WORK ORDER
Please recast all of the records below as a single numbered list, leaving out blank lines and the pictures.

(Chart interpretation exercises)

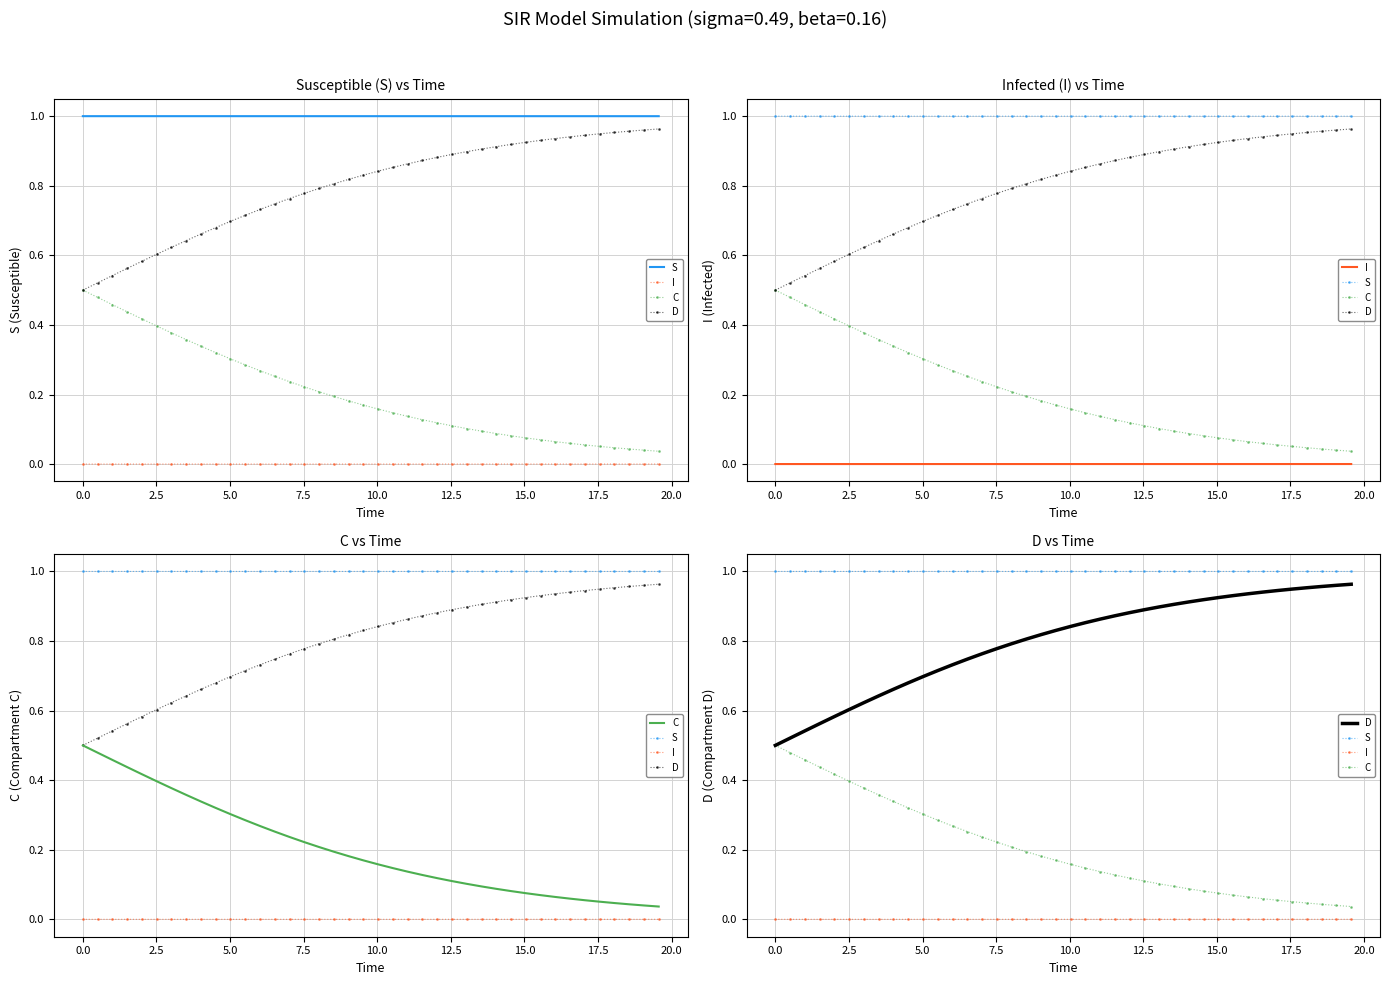

True or false: S and I intersect in this chart.

False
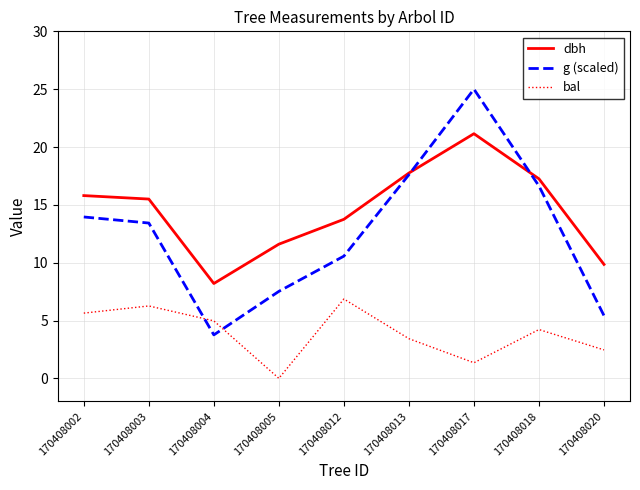

What value does the bal series have at 170408002?

5.6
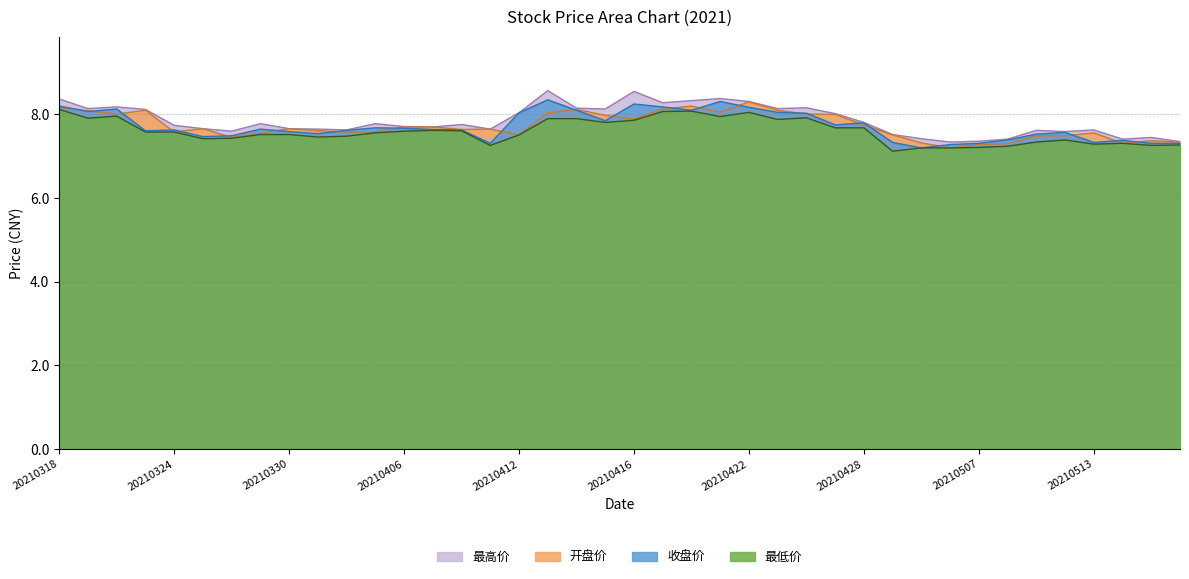

True or false: 最低价 and 开盘价 intersect in this chart.

False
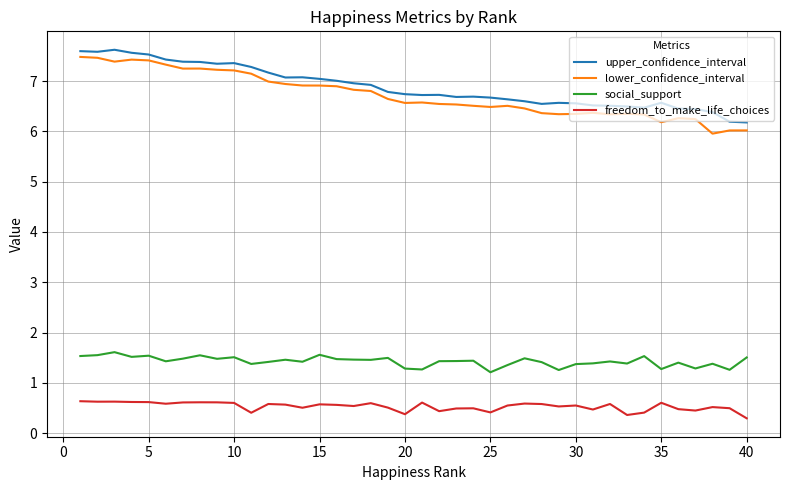

What is the difference between the maximum and minimum values in the lower_confidence_interval series?

1.5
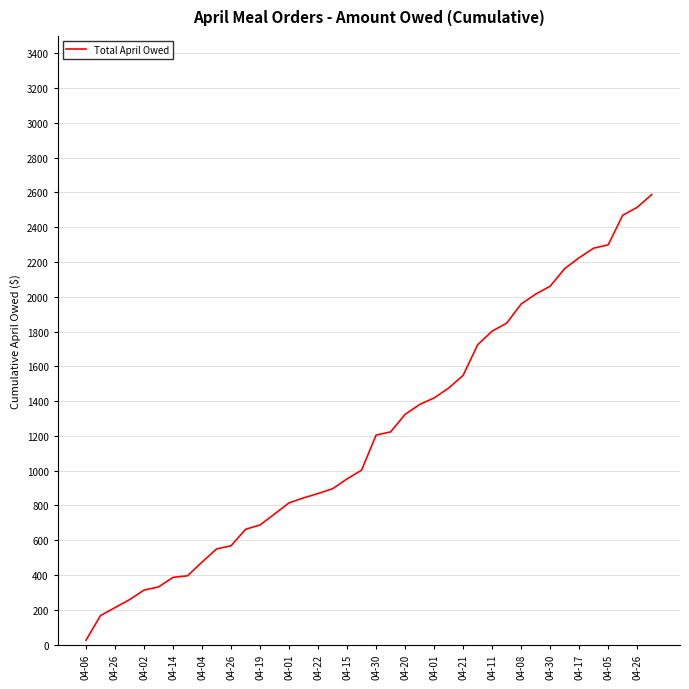

List the labels in order of value, smallest first.

04-06, 04-26, 04-02, 04-14, 04-04, 04-26, 04-19, 04-01, 04-22, 04-15, 04-30, 04-20, 04-01, 04-21, 04-11, 04-08, 04-30, 04-17, 04-05, 04-26, 20, 21, 22, 23, 24, 25, 26, 27, 28, 29, 30, 31, 32, 33, 34, 35, 36, 37, 38, 39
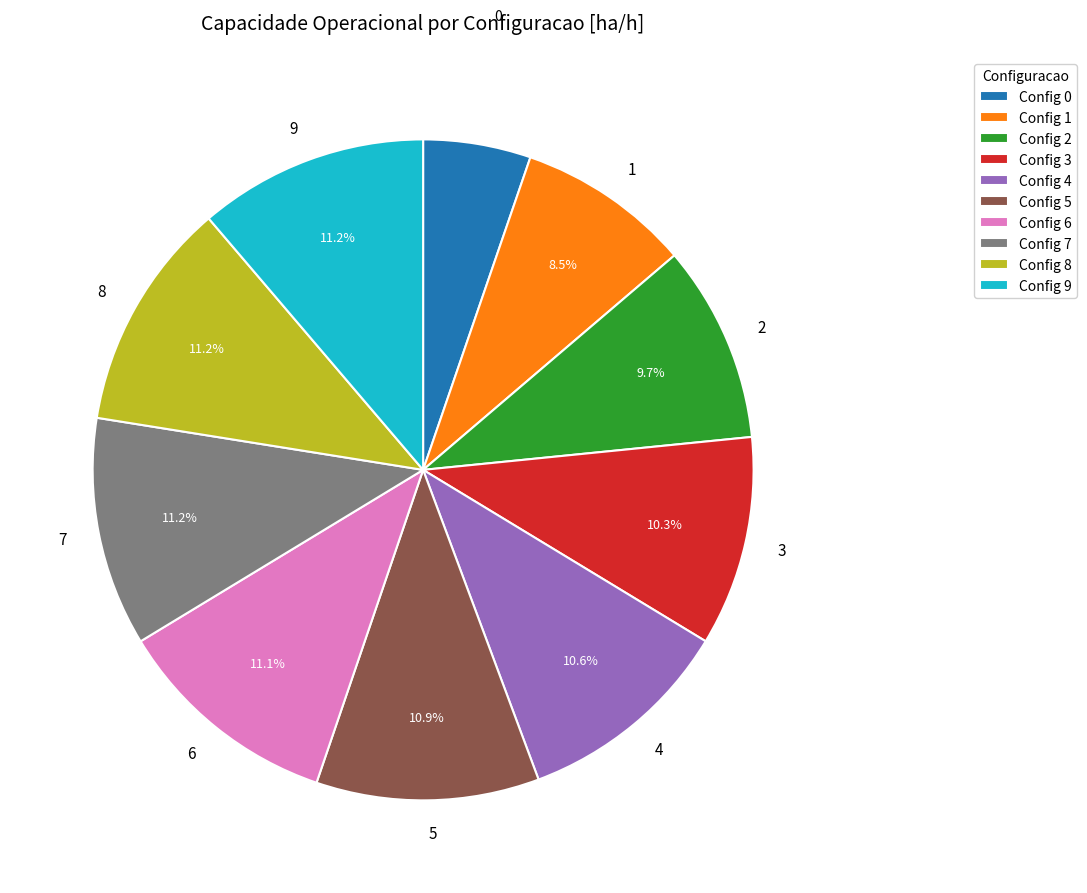

Is there any slice that represents more than half of the pie?

No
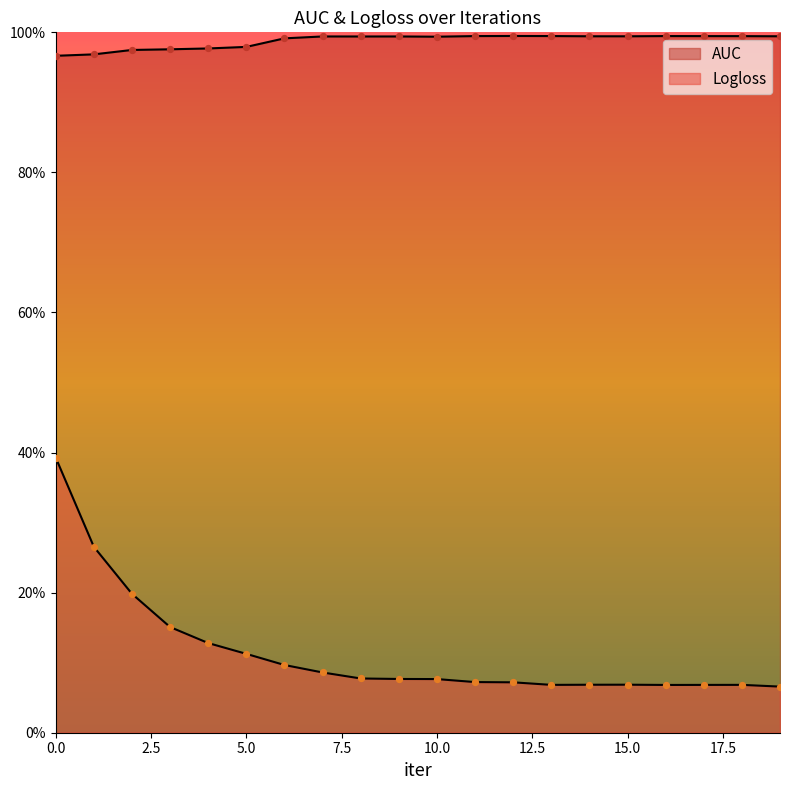

What are all the series names shown in the legend?

AUC, Logloss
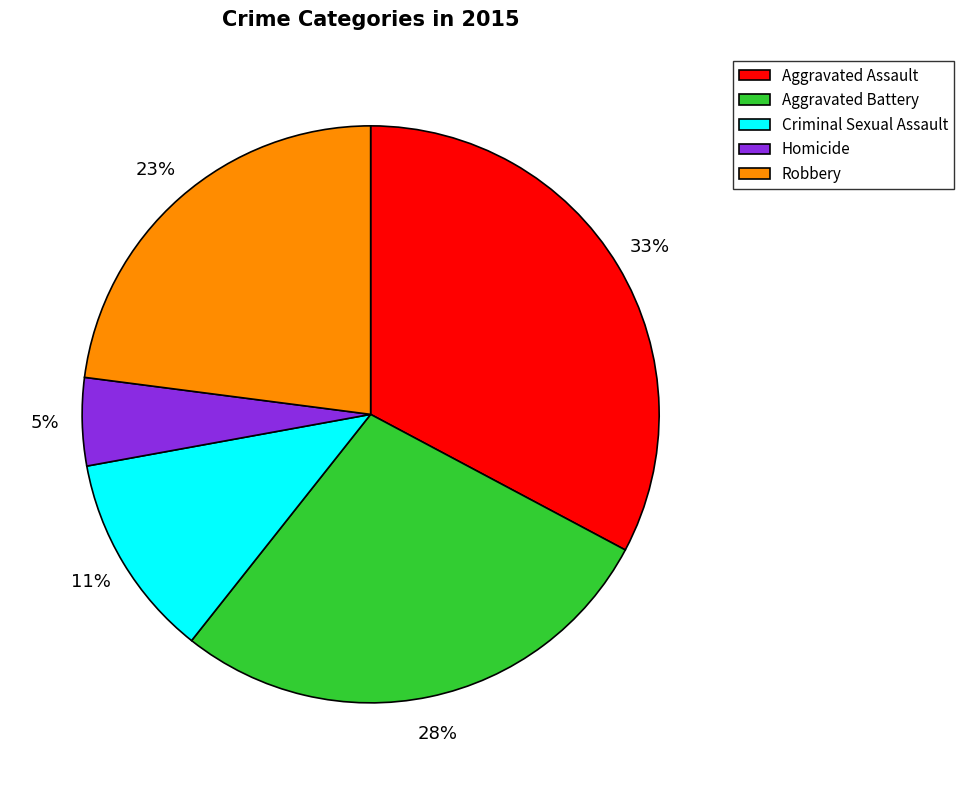

Does Aggravated Assault account for over 50% of the chart?

No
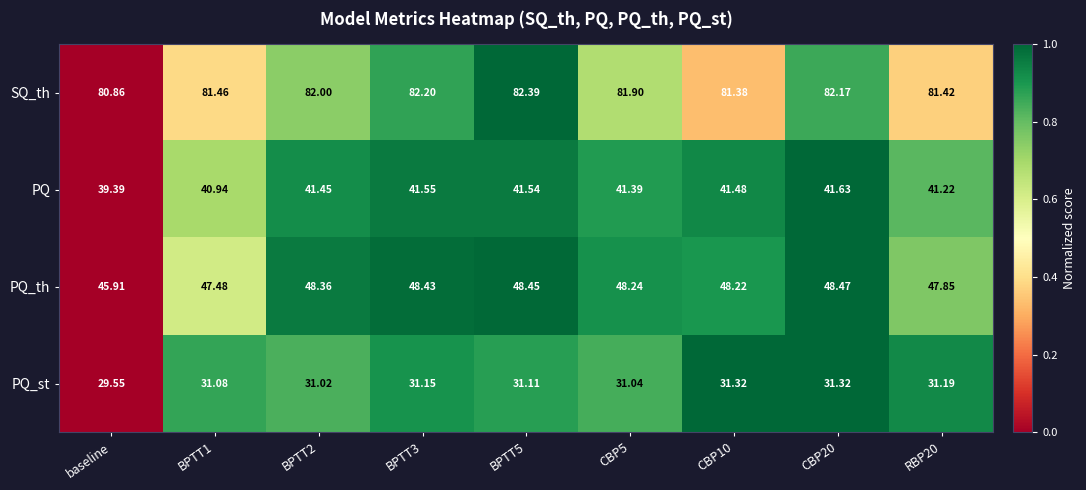

Which series has the largest total across all categories?

SQ_th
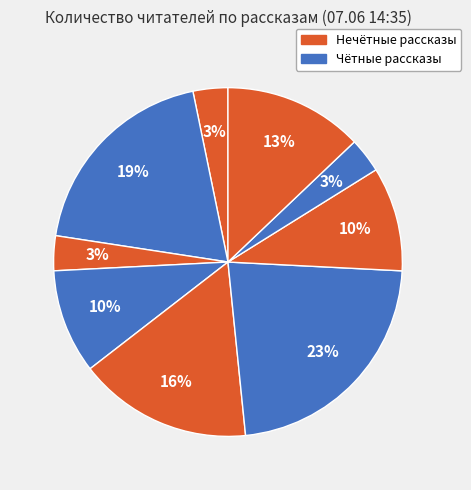

How many slices are in this pie chart?

9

YOUR RESPONSE
1. True or false: S and I intersect in this chart.
2. False
3. What value does the bal series have at 170408002?
4. 5.6
5. True or false: 最低价 and 开盘价 intersect in this chart.
6. False
7. What is the difference between the maximum and minimum values in the lower_confidence_interval series?
8. 1.5
9. List the labels in order of value, smallest first.
10. 04-06, 04-26, 04-02, 04-14, 04-04, 04-26, 04-19, 04-01, 04-22, 04-15, 04-30, 04-20, 04-01, 04-21, 04-11, 04-08, 04-30, 04-17, 04-05, 04-26, 20, 21, 22, 23, 24, 25, 26, 27, 28, 29, 30, 31, 32, 33, 34, 35, 36, 37, 38, 39
11. Is there any slice that represents more than half of the pie?
12. No
13. What are all the series names shown in the legend?
14. AUC, Logloss
15. Does Aggravated Assault account for over 50% of the chart?
16. No
17. Which series has the largest total across all categories?
18. SQ_th
19. How many slices are in this pie chart?
20. 9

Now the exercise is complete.